Of course, where there’s discussion of tolling, discussion of public-private partnerships (P3s) is not far behind.  According to the National Conference of State Legislatures (NCSL), 42 states and the District of Columbia already have tolling authorities in place (as of 2013).  Twenty of those states have privately operated tolling facilities.

However, major toll road concessions tend to be the domain of global mega-corporations with convoluted and (often times) controversial financing schemes.  But, the state and local architecture, engineering, and construction (AEC) market is taking tentative steps toward P3 arrangements for other types of infrastructure.  For example, Indianapolis is finalizing a $1.6 billion arrangement with Paris concern for an integrated justice facility.  This is one of the highest profile contracts in what might be an emerging trend of “social infrastructure” partnerships at the sub-federal levels.  In fact, a whole summit was recently dedicated to the topic.

Senior strategists for AEC firms will need to familiarize themselves with the types of P3 arrangements in play and the risks they entail.  Fortunately, Brookings has done some great work in this area. (See Brookings chart below.)

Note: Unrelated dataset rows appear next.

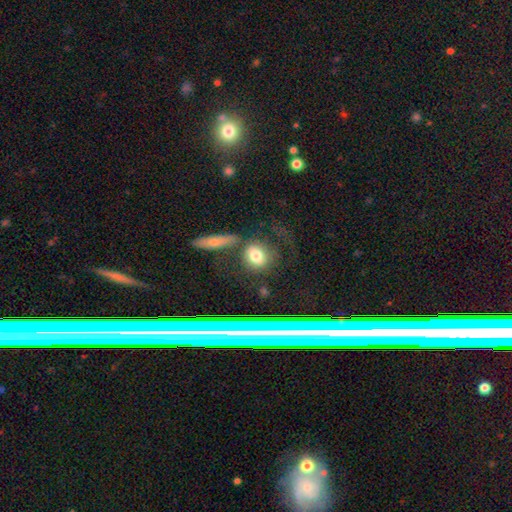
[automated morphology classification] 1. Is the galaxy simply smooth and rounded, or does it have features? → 73% smooth, 13% featured or disk, 13% star or artifact.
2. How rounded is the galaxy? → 65% round, 32% in between, 3% cigar-shaped.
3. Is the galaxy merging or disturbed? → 59% none, 16% minor disturbance, 14% merger, 11% major disturbance.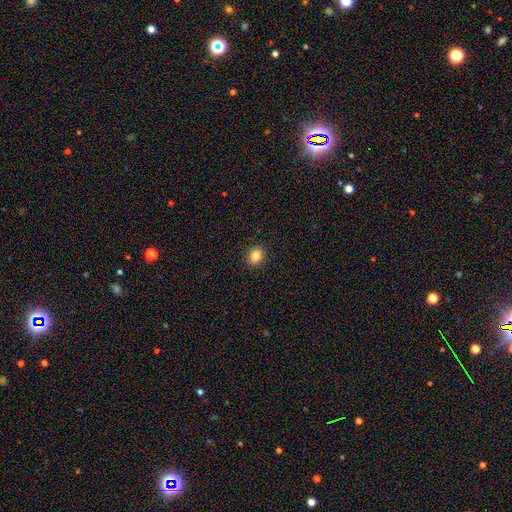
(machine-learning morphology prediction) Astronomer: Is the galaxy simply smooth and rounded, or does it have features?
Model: smooth — 84%.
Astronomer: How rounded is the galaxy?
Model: round — 63%.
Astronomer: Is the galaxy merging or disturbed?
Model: none — 91%.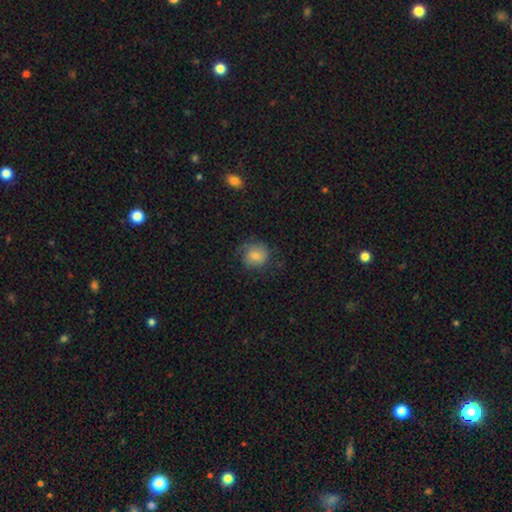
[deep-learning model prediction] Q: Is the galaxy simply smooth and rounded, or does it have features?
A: smooth — 73%.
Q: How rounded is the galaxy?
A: round — 75%.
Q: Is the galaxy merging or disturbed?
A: none — 60%.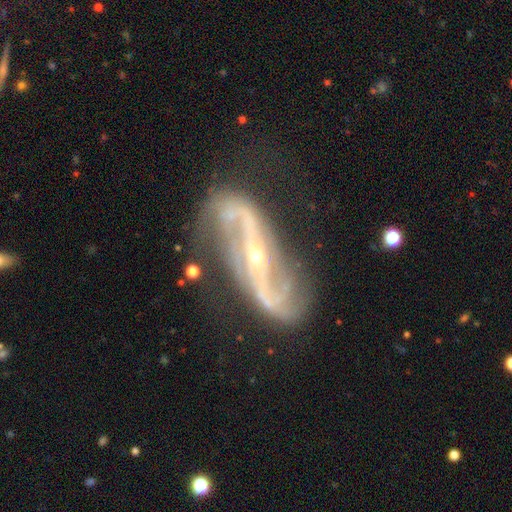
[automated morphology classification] Smooth or featured?
  - featured or disk: 91% *
  - star or artifact: 5%
  - smooth: 4%
Edge-on disk?
  - no: 93% *
  - yes: 7%
Bar?
  - strong: 59% *
  - no: 21%
  - weak: 20%
Spiral arms?
  - yes: 96% *
  - no: 4%
Spiral winding?
  - loose: 49% *
  - medium: 36%
  - tight: 15%
Spiral arm count?
  - 2: 92% *
  - can't tell: 3%
  - 3: 1%
  - 1: 1%
  - 4: 1%
  - more than 4: 1%
Bulge size?
  - small: 77% *
  - moderate: 19%
  - large: 1%
  - dominant: 1%
  - none: 1%
Merging?
  - none: 70% *
  - minor disturbance: 18%
  - major disturbance: 9%
  - merger: 3%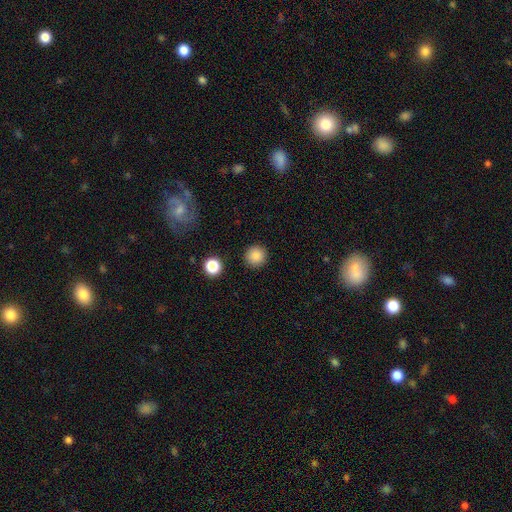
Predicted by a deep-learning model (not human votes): Q: Smooth or featured?
A: smooth (87%); runner-up: star or artifact (10%)
Q: How rounded?
A: round (95%); runner-up: in between (4%)
Q: Merging?
A: none (91%); runner-up: minor disturbance (5%)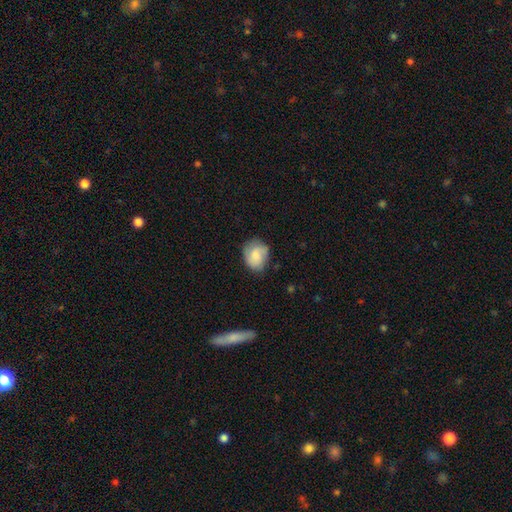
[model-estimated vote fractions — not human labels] Smooth or featured? smooth (73%)
How rounded? round (53%)
Merging? none (65%)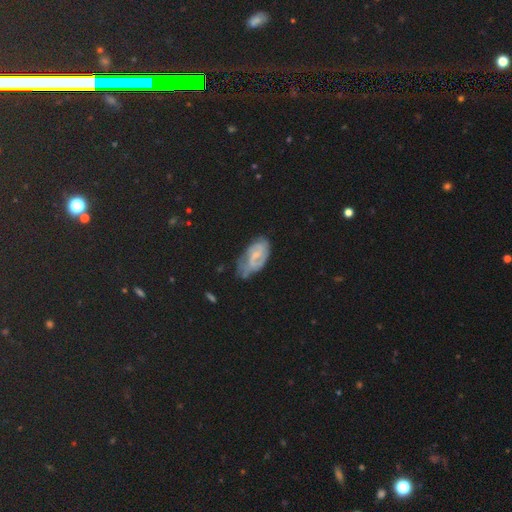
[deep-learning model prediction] Overall: featured or disk (61%; smooth 26%). Edge-on disk: no (95%). Bar: weak (47%; no 40%). Spiral arms: yes (79%). Bulge size: small (55%; moderate 28%). Merging: none (51%; minor disturbance 31%).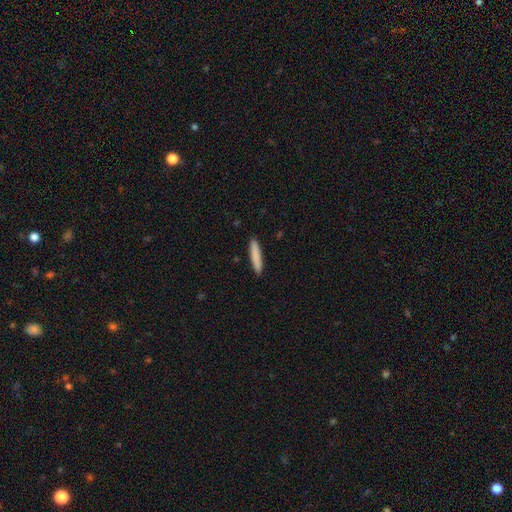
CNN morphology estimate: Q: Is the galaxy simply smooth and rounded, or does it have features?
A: smooth — 85%.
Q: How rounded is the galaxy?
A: cigar-shaped — 92%.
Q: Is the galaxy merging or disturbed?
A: none — 92%.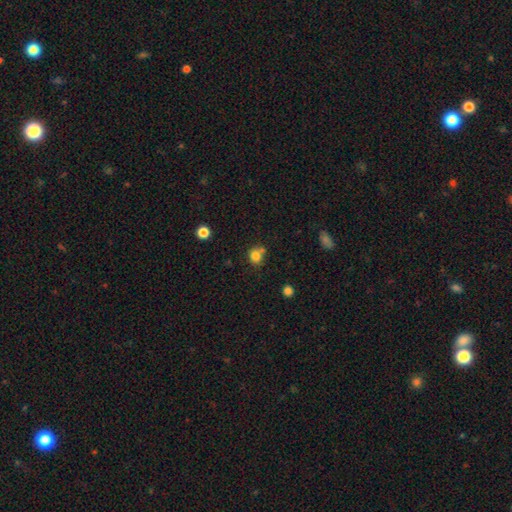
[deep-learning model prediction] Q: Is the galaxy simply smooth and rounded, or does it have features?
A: smooth — 81%.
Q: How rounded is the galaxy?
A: round — 78%.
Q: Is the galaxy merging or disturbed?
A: none — 58%.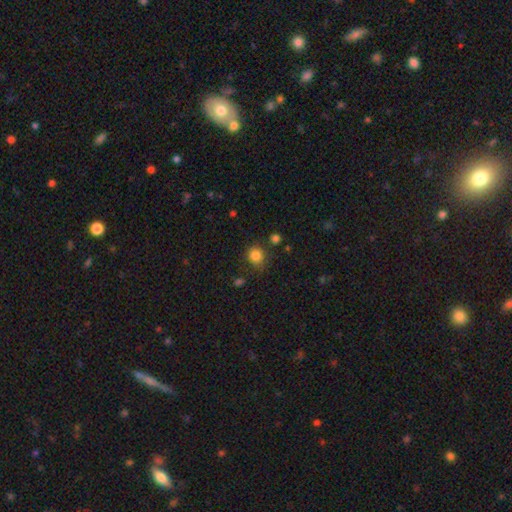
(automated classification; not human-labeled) Q: Smooth or featured?
A: smooth (84%); runner-up: star or artifact (11%)
Q: How rounded?
A: round (84%); runner-up: in between (15%)
Q: Merging?
A: none (78%); runner-up: minor disturbance (14%)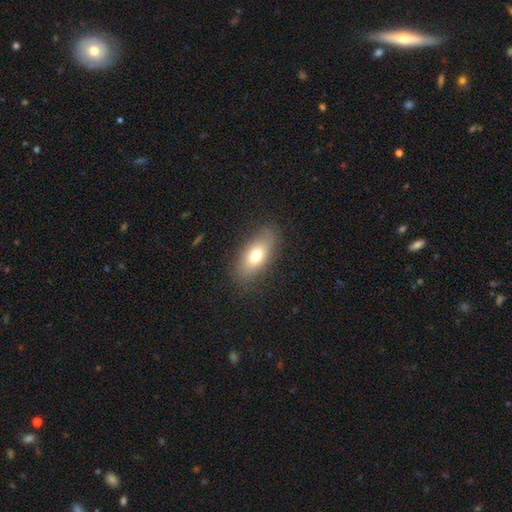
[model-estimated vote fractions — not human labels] smooth_or_featured: smooth (p=0.72) [alt: featured or disk p=0.20]
how_rounded: in between (p=0.83) [alt: cigar-shaped p=0.12]
merging: none (p=0.84) [alt: minor disturbance p=0.12]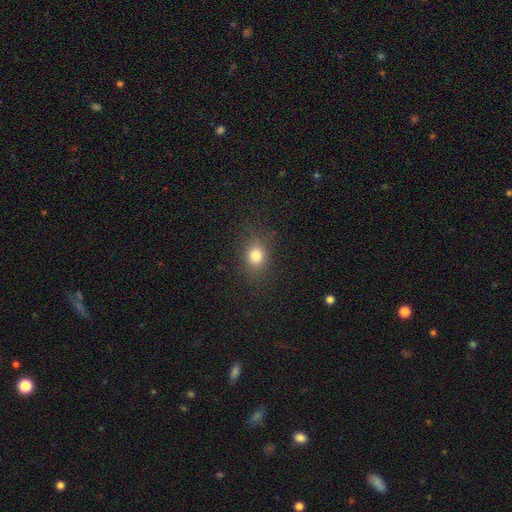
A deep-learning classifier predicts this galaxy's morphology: This is likely a smooth galaxy (79%). How rounded: possibly round (56%). Merging: clearly none (83%).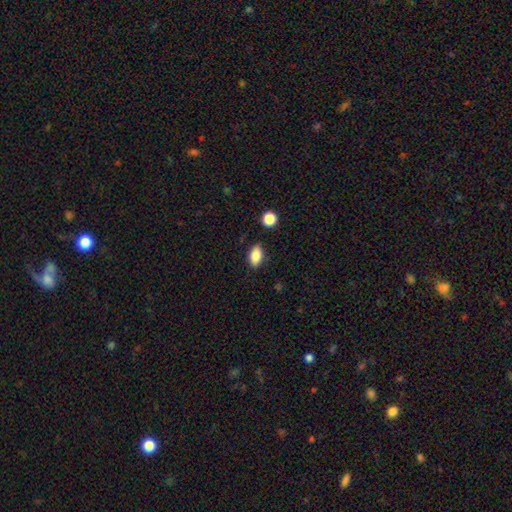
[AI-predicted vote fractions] A smooth galaxy with no disk features (85%) that is in between round and cigar-shaped (89%).

Vote fractions:
- Smooth or featured? smooth: 85% / star or artifact: 8% / featured or disk: 7%
- How rounded? in between: 89% / round: 7% / cigar-shaped: 5%
- Merging? none: 84% / minor disturbance: 11% / major disturbance: 2% / merger: 2%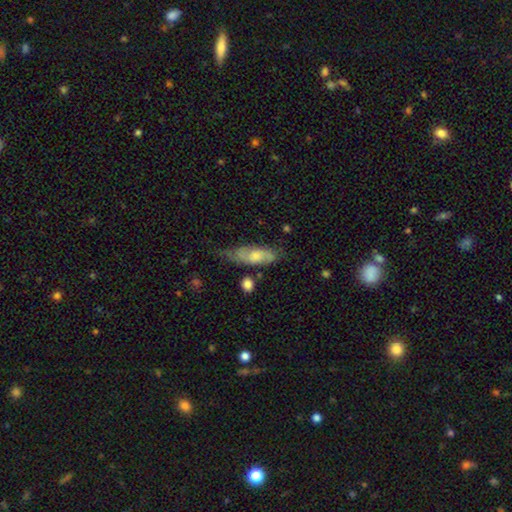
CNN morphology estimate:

 Figure 1. Different Levels of Private Sector Engagement in PPP Contracts










However, given the fact that P3 failures can result in billion dollar losses for one party or the other, the debate often gets bogged down in who assumes most of the risk—the contractor or the taxpayers.  Firms that seek to maximize the win-win aspect of P3s should focus on usage projections.  Any public facility with a strong fee-for-service revenue stream (e.g., courts, jails, parking garages, parks, etc.) can be a target for a P3 arrangement.  Yet, the long-term success of any deal will depend on complex usage forecasts based on population growth, crime rates, and so forth.  Any forecast—especially one tied to political winds—looking more than a few years out becomes highly speculative.

Deltek’s Take

  • Even the most elegant and politically savvy P3 arrangement will fail if revenue projections based on overly optimistic usage fees come up short.  Somebody will be left holding the bag.
  • Contractors should seek a P3 relationship where the buyer holds enough risk to ensure honest appraisal of future usage of the facility but not so much that incumbent and future politicians run the risk of being accused of giving away the store to the contractor.  Privatization watchdog groups are becoming ever-more vigilant and effective in their ability to inflict political and legal pain on parties to bad P3s.
  • Taking lessons learned from past P3 failures, an emerging concept of “availability-payment” is intended to balance the contractor’s need for compensation with the public’s need for contractor performance, but the model has only just begun to be tested in the real world.